When you see a healthcare professional to discuss these symptoms, they’ll evaluate you to see if five of these symptoms are present in the days before your period and if they improve with the start of menstruation.

Also, they’ll want to know if the symptoms stopped altogether the week after your period. This cycle indicates you may be experiencing PMDD symptoms.

If you think you may have PMDD, consider tracking your symptoms using a symptom tracker app, printout, or a journal. Tracking will help ensure you receive an accurate diagnosis and treatment plan to fit your needs.

Many women with PMDD often go undiagnosed or misdiagnosed. It’s easy for some healthcare professionals to chalk it up as a hormonal imbalance or even diagnose someone with bipolar disorder.

A precise diagnosis is crucial to your recovery. If you’re not satisfied with your initial evaluation, consider getting a second opinion.

There’s not much known about the causes of PMDD. Still, some possible contributing factors include:

  • Hormonal sensitivity: Hormone changes during the menstrual cycle may lead to PMDD. For example, your serotonin level fluctuates during your menstrual cycle and women with PMDD may be more sensitive to it. Another hormone found in progesterone — allopregnalone (ALLO) — designed to calm the mind can have a contradicting effect in PMDD and lead to anxiety, agitation, and other negative mood changes.
  • Genetics: PMDD may be an inherited disorder from parents and grandparents who also had PMDD. According to the DSM-5, there’s an estimated heritability range of 30% to 80%, meaning that about 30% to 80% of PMDD cases may be attributed to genetics.
  • Family history of mental health conditions: If you have a family history of depression or anxiety, this can also lead to PMDD.
  • Cigarette smoking: A review found that smoking can increase a person’s chances for PMS or PMDD.
  • Stress or trauma: High levels of stress or a history of traumatic life event can be a factor in developing PMDD.

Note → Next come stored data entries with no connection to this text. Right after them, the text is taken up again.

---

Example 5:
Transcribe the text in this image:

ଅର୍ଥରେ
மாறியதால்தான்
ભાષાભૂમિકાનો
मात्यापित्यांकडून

When trying to determine whether you should seek help, consider these questions:

  • Are my period symptoms more than just cramping, bleeding, and bloating?
  • Does my period and days leading up to my period affect my quality of life and the lives of those around me?
  • Do I have PMDD or could it be something else?

If you answer “yes” to any of these questions, consider discussing your concerns with a healthcare professional.

Try to listen to your body and what it’s trying to tell you. If you’re living with this condition, talking with a trusted family doctor or gynecologist may be your first step to finding help and relief from your symptoms.

PMDD can lead to changes in behavior, severe discomfort, and suicidal ideation. However, you’re not alone, and there are treatment options available that range from medication and stress management to group or individual therapy.

PMDD is treatable, and with the right help and support, you can learn to manage your symptoms.